WORK ORDER - All lines in the records that carry the string "depth" are to be shown.

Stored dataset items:
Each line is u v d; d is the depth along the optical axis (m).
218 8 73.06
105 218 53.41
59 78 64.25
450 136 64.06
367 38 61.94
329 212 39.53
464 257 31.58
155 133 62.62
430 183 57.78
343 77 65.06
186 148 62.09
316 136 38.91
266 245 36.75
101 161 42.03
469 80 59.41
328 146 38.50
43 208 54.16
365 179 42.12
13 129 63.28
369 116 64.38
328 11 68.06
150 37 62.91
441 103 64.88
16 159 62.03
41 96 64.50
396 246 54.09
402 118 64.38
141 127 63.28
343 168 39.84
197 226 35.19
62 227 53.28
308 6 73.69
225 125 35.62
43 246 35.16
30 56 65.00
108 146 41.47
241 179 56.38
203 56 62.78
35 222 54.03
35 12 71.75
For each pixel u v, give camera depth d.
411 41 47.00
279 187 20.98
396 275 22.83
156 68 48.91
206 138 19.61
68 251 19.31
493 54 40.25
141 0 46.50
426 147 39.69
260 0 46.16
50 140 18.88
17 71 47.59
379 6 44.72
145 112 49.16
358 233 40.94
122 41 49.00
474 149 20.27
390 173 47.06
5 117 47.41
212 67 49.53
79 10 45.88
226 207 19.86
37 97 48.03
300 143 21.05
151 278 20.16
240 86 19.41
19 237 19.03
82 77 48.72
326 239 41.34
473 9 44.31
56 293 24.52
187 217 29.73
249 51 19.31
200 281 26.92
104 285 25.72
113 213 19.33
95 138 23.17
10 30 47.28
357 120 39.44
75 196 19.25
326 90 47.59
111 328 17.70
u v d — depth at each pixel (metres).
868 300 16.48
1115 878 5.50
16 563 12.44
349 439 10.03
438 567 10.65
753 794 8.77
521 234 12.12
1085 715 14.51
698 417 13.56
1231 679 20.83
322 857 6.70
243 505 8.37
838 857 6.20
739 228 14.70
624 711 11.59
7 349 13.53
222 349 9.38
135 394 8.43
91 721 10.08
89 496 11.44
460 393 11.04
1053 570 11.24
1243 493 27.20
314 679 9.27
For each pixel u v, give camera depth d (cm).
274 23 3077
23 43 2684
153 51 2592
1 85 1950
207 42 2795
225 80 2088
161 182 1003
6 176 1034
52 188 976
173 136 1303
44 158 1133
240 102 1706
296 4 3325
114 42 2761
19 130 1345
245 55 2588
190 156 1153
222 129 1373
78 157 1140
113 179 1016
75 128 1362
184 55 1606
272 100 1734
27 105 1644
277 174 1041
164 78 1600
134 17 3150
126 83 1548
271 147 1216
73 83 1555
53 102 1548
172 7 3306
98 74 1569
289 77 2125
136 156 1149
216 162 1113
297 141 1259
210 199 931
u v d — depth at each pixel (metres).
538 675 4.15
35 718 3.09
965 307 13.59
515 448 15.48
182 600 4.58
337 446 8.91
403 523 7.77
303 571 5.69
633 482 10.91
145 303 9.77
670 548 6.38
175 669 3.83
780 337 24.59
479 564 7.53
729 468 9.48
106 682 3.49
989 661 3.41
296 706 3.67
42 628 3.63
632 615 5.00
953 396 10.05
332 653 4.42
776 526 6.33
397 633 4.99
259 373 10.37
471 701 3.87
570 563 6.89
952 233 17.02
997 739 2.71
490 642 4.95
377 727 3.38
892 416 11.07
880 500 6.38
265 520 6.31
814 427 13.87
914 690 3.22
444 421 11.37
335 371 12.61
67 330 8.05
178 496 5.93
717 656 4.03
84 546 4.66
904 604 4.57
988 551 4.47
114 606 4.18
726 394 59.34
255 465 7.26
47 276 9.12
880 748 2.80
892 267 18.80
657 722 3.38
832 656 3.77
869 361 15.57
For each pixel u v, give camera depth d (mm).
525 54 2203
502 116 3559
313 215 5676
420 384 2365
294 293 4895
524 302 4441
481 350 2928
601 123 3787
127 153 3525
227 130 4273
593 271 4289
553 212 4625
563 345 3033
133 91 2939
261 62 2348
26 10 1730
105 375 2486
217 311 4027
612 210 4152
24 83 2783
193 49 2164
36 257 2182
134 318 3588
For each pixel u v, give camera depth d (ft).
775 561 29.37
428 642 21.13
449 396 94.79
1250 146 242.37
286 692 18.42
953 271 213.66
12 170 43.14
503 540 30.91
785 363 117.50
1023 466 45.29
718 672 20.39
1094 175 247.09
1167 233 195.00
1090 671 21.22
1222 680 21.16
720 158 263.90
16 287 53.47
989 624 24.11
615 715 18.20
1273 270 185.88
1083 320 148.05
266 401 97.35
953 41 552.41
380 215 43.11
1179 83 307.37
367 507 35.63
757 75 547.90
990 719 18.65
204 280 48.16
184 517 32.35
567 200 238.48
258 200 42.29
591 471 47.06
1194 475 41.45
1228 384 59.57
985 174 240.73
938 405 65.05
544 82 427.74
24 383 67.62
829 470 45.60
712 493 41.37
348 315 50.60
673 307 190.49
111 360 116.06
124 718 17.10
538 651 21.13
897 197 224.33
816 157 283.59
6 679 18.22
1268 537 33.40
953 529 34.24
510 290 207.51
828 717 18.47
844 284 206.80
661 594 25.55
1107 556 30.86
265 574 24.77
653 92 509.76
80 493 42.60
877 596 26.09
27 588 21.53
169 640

RESPONSE BELOW -
Each line is u v d; d is the depth along the optical axis (m).
For each pixel u v, give camera depth d.
u v d — depth at each pixel (metres).
For each pixel u v, give camera depth d (cm).
u v d — depth at each pixel (metres).
For each pixel u v, give camera depth d (mm).
For each pixel u v, give camera depth d (ft).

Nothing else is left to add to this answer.